To me, the most promising long term prospect is the Zend PHP Framework, but at this point it’s purely vaporware. So far it’s just been announcements and nice promises – not a single line of code has been made available to the public. The other PHP framework that looks alright is CakePHP, but it’s inconsistent documentation and weak support for Oracle make me nervous.

In the end, most of these new PHP frameworks are very lame copycats of Ruby on Rails. Some don’t even bother hiding that fact: PHP on TRAX anyone? The problem is, recreating Rails in PHP is very hard, if not impossible, due to the limitations of the language itself. Beautiful code written in Ruby quickly becomes ugly when it’s recreated in PHP. There are so many hacks involved that it’s not a pretty sight. Plus, why deal with a second rate knock off if you can use the real deal with just a little more effort?
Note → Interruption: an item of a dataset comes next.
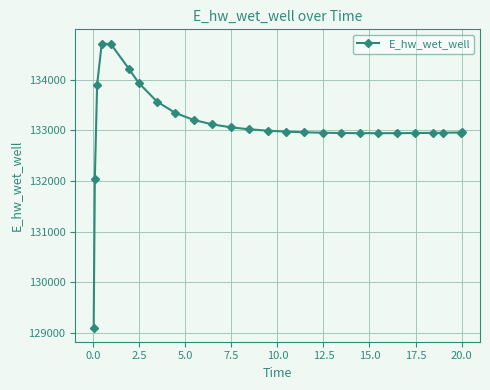

True or false: there are more than 0 points higher than both neighbors.

True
I brought up the idea of switching to Ruby to our server team a few weeks ago, and I’m happy to say that it’s being considered. There are some issues that need to be considered, mainly ones related to deploying Rails applications on Apache. Other people are in the middle of solving these problems though, so they’re not show-stoppers.

In the end, it really comes down to a trade off between development time and server administration time. We’ll need to figure out if the time I save rewriting the program in Ruby on Rails is greater than the extra time and effort it’ll take to install, configure, and maintain Ruby on our web server.

I have to say – once you’ve written sometime in Rails, it really spoils you. I hate the thought of writing anything even remotely complex in PHP now that I know it can be done so quickly and easily in Ruby. Do you think it’s weird that every time I program in PHP, I feel so dirty that I want to take a shower?